Sotto accusa, in particolare, l'applicazione indiscriminata dell'articolo 4 che impone entro fine anno lo scioglimento e l'alienazione di tutte le società a compartecipazione pubblica e che contestualmente fa divieto ad associazioni e fondazioni di ricevere contributi pubblici in cambio di servizi.

A questo si aggiungono gli accorpamenti imposti a comuni, province e regioni di enti o organismi di cui si servono per ridurre le spese non meno del 20% (art.9) e la soppressione immediata delle Fondazioni Centro Sperimentale di Cinematografia e Valore Italia (la prima trasformata in istituto e ricondotta sotto l'egida del ministero dei beni culturali).
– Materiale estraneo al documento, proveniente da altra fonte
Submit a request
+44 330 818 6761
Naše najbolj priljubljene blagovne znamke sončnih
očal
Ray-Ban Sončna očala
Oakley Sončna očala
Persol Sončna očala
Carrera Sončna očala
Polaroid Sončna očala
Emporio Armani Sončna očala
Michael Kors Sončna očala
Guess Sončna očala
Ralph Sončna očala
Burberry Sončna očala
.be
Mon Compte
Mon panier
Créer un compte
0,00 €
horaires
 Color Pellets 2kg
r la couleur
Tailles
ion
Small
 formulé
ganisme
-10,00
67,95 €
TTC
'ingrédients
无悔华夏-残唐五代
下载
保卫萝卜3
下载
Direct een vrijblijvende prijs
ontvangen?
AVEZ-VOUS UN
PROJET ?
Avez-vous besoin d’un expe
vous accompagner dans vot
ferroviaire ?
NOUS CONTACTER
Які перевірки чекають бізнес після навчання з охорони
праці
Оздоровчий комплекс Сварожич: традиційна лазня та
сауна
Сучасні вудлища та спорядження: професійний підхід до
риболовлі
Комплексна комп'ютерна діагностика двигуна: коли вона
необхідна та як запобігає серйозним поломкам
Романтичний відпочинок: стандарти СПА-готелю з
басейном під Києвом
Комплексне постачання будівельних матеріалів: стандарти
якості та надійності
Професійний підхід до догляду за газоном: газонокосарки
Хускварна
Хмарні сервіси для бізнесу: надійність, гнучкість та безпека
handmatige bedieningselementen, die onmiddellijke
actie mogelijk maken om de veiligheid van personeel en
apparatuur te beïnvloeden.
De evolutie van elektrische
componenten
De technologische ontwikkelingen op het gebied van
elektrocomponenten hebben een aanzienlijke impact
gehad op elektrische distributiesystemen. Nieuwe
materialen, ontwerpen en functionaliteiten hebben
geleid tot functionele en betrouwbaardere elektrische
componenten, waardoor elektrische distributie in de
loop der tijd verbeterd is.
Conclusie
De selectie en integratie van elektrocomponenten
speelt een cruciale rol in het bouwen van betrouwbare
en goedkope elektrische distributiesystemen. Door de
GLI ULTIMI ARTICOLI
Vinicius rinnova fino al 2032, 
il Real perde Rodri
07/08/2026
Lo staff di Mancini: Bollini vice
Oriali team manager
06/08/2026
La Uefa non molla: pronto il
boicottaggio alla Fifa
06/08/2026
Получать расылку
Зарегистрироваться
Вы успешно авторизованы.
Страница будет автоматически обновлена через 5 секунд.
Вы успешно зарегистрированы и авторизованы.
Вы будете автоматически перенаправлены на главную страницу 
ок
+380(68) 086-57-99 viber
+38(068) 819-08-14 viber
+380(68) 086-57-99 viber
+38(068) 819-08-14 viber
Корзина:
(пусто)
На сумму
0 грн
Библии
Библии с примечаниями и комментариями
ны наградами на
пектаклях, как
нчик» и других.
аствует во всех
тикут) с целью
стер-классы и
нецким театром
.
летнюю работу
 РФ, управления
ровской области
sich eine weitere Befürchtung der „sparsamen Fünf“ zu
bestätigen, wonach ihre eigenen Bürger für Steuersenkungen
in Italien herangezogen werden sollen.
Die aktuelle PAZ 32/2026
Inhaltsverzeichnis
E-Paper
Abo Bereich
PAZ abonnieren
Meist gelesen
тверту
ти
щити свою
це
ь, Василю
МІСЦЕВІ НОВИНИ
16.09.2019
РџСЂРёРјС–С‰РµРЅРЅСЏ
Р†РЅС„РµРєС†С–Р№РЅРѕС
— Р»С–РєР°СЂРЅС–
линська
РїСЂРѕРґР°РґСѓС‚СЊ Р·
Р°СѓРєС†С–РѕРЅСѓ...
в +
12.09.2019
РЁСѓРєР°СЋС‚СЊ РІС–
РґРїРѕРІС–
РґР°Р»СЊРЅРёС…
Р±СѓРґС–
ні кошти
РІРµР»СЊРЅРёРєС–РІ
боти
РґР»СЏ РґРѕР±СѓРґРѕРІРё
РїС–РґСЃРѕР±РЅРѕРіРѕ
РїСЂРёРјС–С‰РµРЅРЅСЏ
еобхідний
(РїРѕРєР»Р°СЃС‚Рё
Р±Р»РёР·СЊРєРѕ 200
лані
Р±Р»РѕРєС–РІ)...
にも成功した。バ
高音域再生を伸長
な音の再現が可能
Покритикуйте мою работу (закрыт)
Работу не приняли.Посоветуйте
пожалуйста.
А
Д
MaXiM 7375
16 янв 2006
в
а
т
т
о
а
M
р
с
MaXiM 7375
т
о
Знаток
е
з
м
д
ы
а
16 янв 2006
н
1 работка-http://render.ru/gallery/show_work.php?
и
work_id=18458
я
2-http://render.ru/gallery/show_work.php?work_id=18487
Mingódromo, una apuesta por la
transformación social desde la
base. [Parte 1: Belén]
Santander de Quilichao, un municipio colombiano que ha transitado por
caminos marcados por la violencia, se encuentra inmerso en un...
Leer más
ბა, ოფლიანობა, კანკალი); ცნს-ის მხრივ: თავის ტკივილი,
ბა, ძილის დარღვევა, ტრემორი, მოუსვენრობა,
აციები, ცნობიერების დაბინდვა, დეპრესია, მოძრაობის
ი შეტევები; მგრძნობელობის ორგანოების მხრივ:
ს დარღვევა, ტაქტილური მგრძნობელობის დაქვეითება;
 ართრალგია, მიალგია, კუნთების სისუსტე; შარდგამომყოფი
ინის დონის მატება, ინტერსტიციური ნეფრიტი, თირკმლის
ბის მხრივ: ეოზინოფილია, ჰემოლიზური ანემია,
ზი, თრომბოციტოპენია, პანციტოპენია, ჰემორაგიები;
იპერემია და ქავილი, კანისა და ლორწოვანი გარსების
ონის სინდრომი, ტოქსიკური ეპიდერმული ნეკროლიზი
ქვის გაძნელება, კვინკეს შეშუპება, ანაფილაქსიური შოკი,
Tradotto, tutto questo porterebbe alla chiusura di "centinaia di aziende e alla perdita di centinaia di migliaia di posti di lavoro". Non solo: una volta avvenuti chiusure e accorpamenti, sottolineano inoltre gli operatori, gli emendamenti non indicano in alcun modo la strada da seguire per il 'dopo', cosa cioé dovrebbe accadere dei dipendenti licenziati, chi si dovrebbe occupare dei servizi al pubblico non più finanziati o cosa accadrebbe dei beni non più 'curati' dagli enti soppressi.

E visto che gli articoli non riguardano un settore in particolare, ci si potrebbe trovare davanti a clamorose perdite economiche, con musei chiusi ma anche assistenza agli anziani non più garantita. Brescia, per esempio, pur tra i 143 comuni più virtuosi d'Italia, dovrebbe rinunciare alla gestione dei Musei civici, con i cui ricavi paga asilo nido e pulizie urbane.